**Task requirements:** Continue the passage below on floorboard locking system embodiments, picking up after its last sentence.
START Source text
FIGS. 18a-d show an embodiment of the invention where also the
tongue 22 is made of a separate material. This embodiment can
reduce the waste still more. Since the tongue locks only
vertically, no horizontal locking means other than friction are
required to fasten the tongue in the floorboard 1'.
FIGS. 19a-d show another embodiment of the invention which is
characterised in that the projecting portion has a locking element
which locks in an undercut groove in the board 1'. Such a locking
system can be locked by angling and snapping and it can be unlocked
by upward angling about the upper joint edge. Since the floorboard
1' has no tongue, the amount of wasted material can be
minimised.
FIGS. 20a-e show an embodiment of the invention which is
characterised in that the separate strip 6 consists of two
symmetric parts, and that the joint portions of the floorboards 1,
1' are identical. This embodiment allows simple manufacture of, for
instance, boards which may consist of A and B boards which have
mirror-inverted locking systems. The locking system of the
preferred geometry is not openable. This can be achieved, for
instance, by rounding of the lower and outer parts of the strip
6.
FIGS. 21-26 illustrate variants of the invention. FIG. 21 shows an
embodiment with lower lips 21 which extend essentially to the
vertical plane.
FIG. 22 shows an embodiment with locking elements on the upper and
lower sides of the strip 6.
END Source text
START Information given
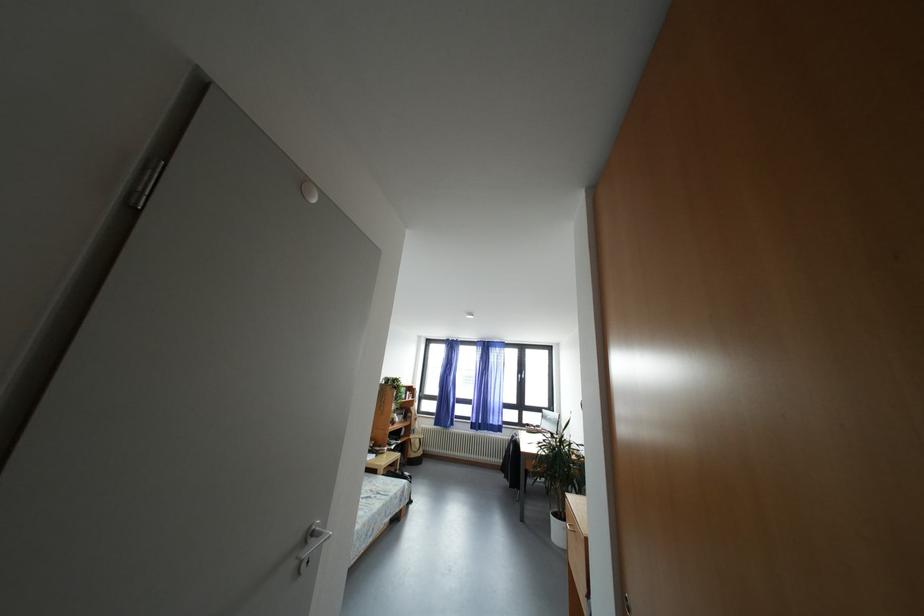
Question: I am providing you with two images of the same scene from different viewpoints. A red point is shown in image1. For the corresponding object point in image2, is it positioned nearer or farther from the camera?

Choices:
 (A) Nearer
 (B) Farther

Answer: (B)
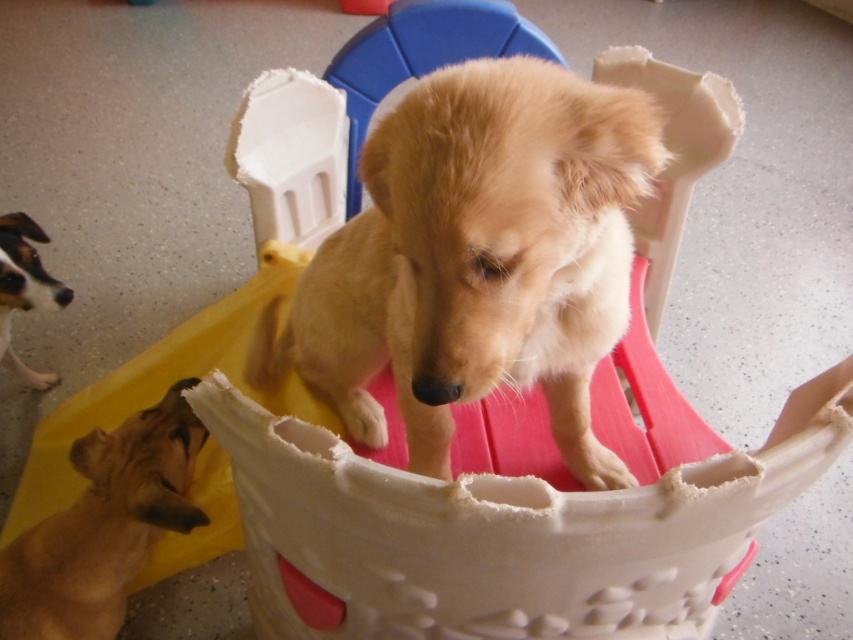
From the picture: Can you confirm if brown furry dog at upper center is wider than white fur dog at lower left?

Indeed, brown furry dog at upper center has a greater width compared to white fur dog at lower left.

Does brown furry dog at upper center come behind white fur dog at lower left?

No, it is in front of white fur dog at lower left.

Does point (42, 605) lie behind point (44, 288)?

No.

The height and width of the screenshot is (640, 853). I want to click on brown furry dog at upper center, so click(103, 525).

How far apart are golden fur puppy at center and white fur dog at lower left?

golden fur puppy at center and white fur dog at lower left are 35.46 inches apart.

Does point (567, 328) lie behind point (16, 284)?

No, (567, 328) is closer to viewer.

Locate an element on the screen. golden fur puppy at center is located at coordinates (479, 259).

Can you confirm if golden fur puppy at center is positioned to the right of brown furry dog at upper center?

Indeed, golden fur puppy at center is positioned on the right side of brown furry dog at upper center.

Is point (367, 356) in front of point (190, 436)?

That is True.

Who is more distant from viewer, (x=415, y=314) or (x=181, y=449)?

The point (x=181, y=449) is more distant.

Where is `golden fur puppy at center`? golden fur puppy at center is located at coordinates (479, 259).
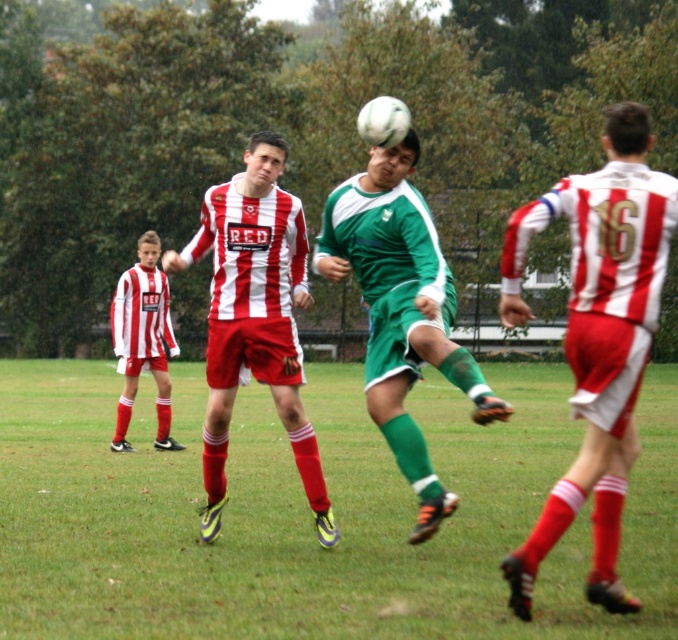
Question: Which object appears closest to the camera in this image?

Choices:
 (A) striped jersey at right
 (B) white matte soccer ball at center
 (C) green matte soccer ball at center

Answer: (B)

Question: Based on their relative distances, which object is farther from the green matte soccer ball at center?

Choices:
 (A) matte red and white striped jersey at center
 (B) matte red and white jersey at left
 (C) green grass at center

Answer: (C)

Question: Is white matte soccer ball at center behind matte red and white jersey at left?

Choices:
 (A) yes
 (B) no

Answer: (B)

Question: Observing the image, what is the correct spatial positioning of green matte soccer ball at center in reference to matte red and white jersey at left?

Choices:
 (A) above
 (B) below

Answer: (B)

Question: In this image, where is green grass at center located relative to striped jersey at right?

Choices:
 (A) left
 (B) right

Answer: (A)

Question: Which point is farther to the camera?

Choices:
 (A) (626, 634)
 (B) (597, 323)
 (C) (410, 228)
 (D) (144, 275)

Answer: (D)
END Information given
START Information given
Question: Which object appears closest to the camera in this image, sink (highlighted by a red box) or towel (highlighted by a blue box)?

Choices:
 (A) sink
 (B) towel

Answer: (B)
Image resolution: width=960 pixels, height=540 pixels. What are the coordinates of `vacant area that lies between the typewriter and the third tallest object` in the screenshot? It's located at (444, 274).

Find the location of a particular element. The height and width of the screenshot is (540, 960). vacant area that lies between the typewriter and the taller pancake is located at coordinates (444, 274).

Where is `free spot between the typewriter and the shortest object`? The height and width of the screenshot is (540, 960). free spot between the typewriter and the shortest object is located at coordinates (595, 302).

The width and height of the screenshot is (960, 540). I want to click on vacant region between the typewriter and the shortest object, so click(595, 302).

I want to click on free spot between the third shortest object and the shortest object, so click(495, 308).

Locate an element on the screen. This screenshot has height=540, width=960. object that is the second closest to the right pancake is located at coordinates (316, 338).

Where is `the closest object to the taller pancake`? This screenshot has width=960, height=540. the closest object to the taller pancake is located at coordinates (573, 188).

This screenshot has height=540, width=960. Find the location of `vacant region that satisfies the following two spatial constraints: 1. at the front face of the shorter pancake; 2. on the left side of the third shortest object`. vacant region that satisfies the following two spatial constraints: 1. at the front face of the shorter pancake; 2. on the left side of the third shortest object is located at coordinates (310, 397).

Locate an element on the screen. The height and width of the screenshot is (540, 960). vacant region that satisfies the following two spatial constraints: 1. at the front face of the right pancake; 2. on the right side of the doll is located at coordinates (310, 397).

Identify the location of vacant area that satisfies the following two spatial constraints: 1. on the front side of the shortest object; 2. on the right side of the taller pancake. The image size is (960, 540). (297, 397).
END Information given
START Information given
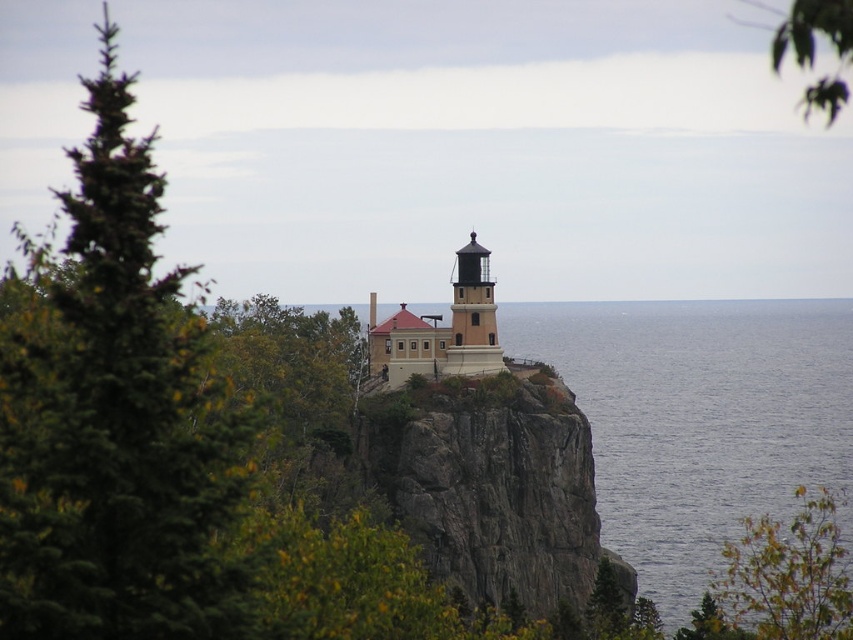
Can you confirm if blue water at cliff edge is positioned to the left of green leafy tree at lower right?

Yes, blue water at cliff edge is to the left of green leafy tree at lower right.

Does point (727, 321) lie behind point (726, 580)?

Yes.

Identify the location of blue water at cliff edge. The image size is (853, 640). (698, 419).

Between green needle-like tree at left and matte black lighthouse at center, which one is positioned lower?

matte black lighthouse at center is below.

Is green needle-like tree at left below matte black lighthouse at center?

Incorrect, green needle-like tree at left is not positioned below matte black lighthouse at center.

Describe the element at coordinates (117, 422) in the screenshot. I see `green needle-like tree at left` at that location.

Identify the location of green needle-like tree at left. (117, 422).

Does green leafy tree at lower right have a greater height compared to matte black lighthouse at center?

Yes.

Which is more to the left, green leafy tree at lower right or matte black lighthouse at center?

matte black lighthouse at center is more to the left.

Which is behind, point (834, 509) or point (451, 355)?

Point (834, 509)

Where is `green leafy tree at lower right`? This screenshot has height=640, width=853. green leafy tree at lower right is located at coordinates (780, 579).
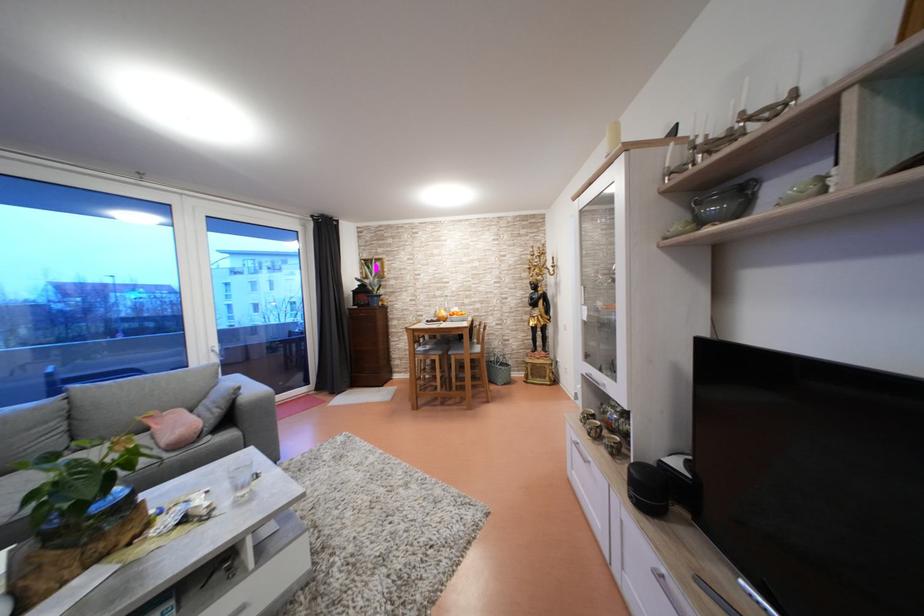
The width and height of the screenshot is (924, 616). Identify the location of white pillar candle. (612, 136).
END Information given
**Task response:**
FIG. 23 shows a separate strip which is visible from the surface
and which may constitute a decorative joint portion. An HDF strip
can be coloured and impregnated. A strip of e.g. compact laminate
can have a decorative surface part which is moisture proof and has
high wearing strength. The strip can be provided with a rubber
coating counteracting penetration of moisture. Preferably the strip
should be attached to the long side only and preferably in such a
manner that part of the strip projects from the surface at the
short sides of the floorboard. This attachment should be made after
machining of the long side but before machining of the short side.
The surplus material can then be removed in connection with
machining of the short sides and the strip will have a length
corresponding to the length of the surface layer. Decorative strips
can be made without visible joints. The strip-locking elements are
in this embodiment positioned in the lower lip 21.
FIG. 24 shows a separate strip with a tapering projecting portion
which improves the flexibility of the strip.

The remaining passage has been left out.